While our study demonstrates the beneficial role of AI assistance, its introduction into healthcare system necessitates careful consideration of its impact on skill acquisition and maintenance among medical trainees, as emphasized by Chassagnon et al. 34. Addressing this issue requires ongoing collaboration between medical educators, healthcare providers, and AI developers to optimize training programs and ensure the responsible integration of AI into clinical practice. This collaboration is essential for cultivating radiology experts and ensuring that AI complements and enhances the capabilities of healthcare professionals, rather than replacing their expertise.
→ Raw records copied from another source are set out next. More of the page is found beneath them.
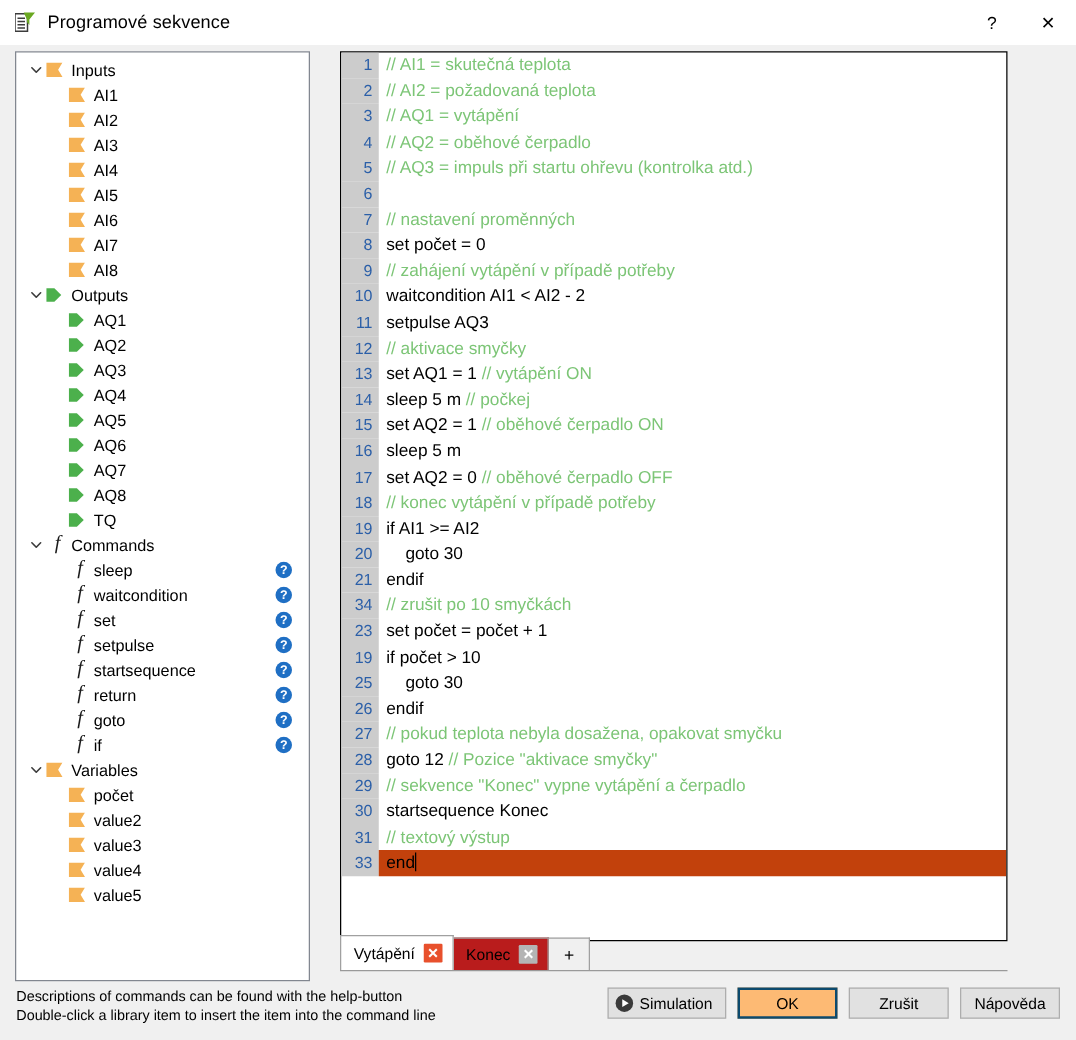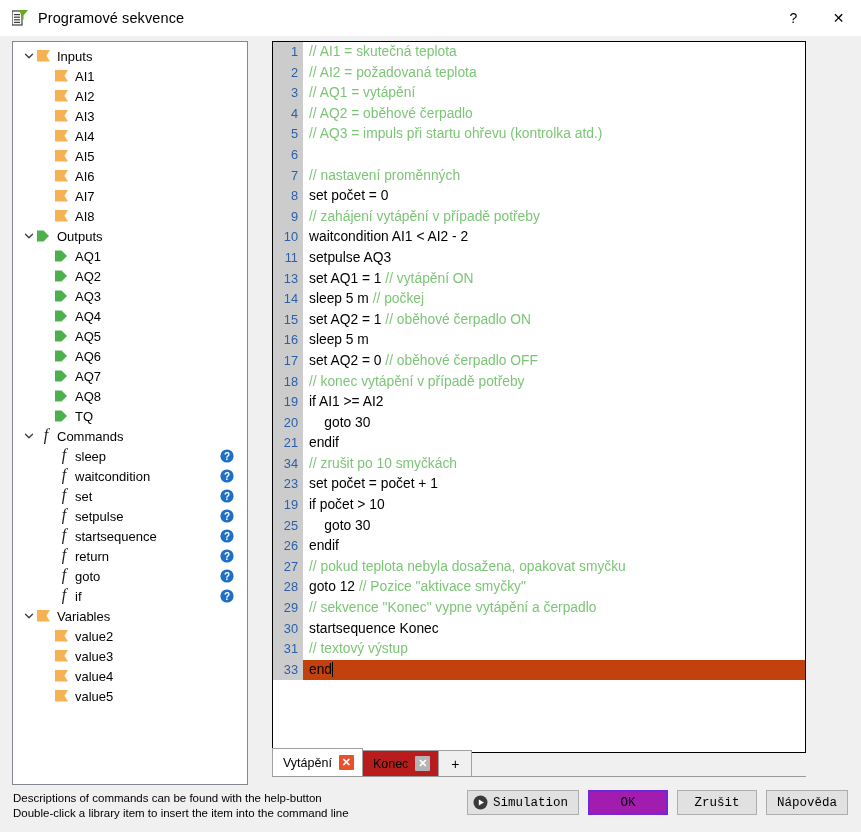--- a/index.html
+++ b/index.html
@@ -198,23 +198,23 @@
   .btn {
     height: 25px;
     min-width: 80px;
     background: #e1e1e1;
     border: 1px solid #adadad;
     font-size: 12.5px;
     color: #000;
     display: flex; align-items: center; justify-content: center;
     padding: 0 10px;
     cursor: default;
-    font-family: Liberation Mono, monospace;
-  }
-  .btn.primary { border: 2px solid #6d28d9; background: #a21caf; }
+    font-family: Liberation Sans, sans-serif;
+  }
+  .btn.primary { border: 2px solid #0c4a6e; background: #fdba74; }
   #btn-sim { min-width: 95px; gap: 5px; padding-left: 5px; }
   .playicon { width: 15px; height: 15px; flex: 0 0 auto; }
 </style>
 </head>
 <body>
 
 <div id="titlebar">
   <span id="app-icon">
     <svg width="16" height="18" viewBox="0 0 16 18">
       <rect x="0" y="2" width="10" height="14" fill="#ffffff" stroke="#3c3c3c" stroke-width="1.2"></rect>
@@ -483,20 +483,28 @@
             </svg>
           </span>
           <span class="tlabel">Variables</span>
         </div>
         <div class="trow lvl1">
           <span class="ticon">
             <svg width="14" height="12" viewBox="0 0 14 12">
               <path d="M0 0 L13 0 L9.5 5.8 L13 11.6 L0 11.6 Z" fill="#f5b255"></path>
             </svg>
           </span>
+          <span class="tlabel">počet</span>
+        </div>
+        <div class="trow lvl1">
+          <span class="ticon">
+            <svg width="14" height="12" viewBox="0 0 14 12">
+              <path d="M0 0 L13 0 L9.5 5.8 L13 11.6 L0 11.6 Z" fill="#f5b255"></path>
+            </svg>
+          </span>
           <span class="tlabel">value2</span>
         </div>
         <div class="trow lvl1">
           <span class="ticon">
             <svg width="14" height="12" viewBox="0 0 14 12">
               <path d="M0 0 L13 0 L9.5 5.8 L13 11.6 L0 11.6 Z" fill="#f5b255"></path>
             </svg>
           </span>
           <span class="tlabel">value3</span>
         </div>
@@ -556,20 +564,24 @@
         <div class="gutter">9</div>
         <div class="ctext"><span class="cmt">// zahájení vytápění v případě potřeby</span></div>
       </div>
       <div class="cline">
         <div class="gutter">10</div>
         <div class="ctext"><span>waitcondition AI1 &lt; AI2 - 2</span></div>
       </div>
       <div class="cline">
         <div class="gutter">11</div>
         <div class="ctext"><span>setpulse AQ3</span></div>
+      </div>
+      <div class="cline">
+        <div class="gutter">12</div>
+        <div class="ctext"><span class="cmt">// aktivace smyčky</span></div>
       </div>
       <div class="cline">
         <div class="gutter">13</div>
         <div class="ctext"><span>set AQ1 = 1 </span><span class="cmt">// vytápění ON</span></div>
       </div>
       <div class="cline">
         <div class="gutter">14</div>
         <div class="ctext"><span>sleep 5 m </span><span class="cmt">// počkej</span></div>
       </div>
       <div class="cline">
There are several limitations of this study that should be noted. First, determination of CCM and AIH is challenging, particularly when the lesion is small and no further management is indicated. In routine clinical practice, the ground truth might remain elusive in such cases. To address this limitation, we implemented a rigorous approach and included patients whose management involved follow-up imaging to observe interval changes or MRI examinations for accurate diagnosis within a defined time frame. These assessments were carried out by consensus between two experienced neuroradiologists with a minimum of 11 and 13 years of radiology expertise, ensuring meticulous interpretation. Second, the relatively limited number of reviewers might have introduced a potential influence on the generalizability of our findings. The composition of reviewers in our study may not be fully representative of the entire subgroup, introducing a degree of uncertainty in the robustness of our conclusions. Moreover, the varying levels of experience among the reviewers could have impacted the study outcomes, introducing an additional layer of complexity. Third, there is a possibility that the first assessment by the reviewers influenced the interpretation of the second assessment. To mitigate this potential bias, the second assessment was conducted after a 4-week washout period, and the order of dataset images for assessments was randomly reorganized. Fourth, although we meticulously selected cases without other causes of AIH to eliminate secondary hemorrhages, the possibility of an underlying cause of hemorrhage that was not identified within our institute remains a potential limitation of this study. Fifth, the retrospective nature of our study and inherent demographic traits of the study population give rise to the possibility of inherent biases and limitations associated with data collection. Further investigations involving larger and more diverse cohorts of patients and reviewers would be valuable to validate and extend our findings. Nonetheless, this study represents the first attempt to apply an AI algorithm in distinguishing CCM and AIH using brain CT images while also comparing the diagnostic accuracy across different levels of physician experience.

In conclusion, our study provides compelling evidence of the substantial potential of AI algorithms in differentiating between CCM and AIH on brain CT images. The improved diagnostic performance achieved through AI assistance highlights its valuable role in aiding clinicians, particularly those lacking expertise in neuroradiology.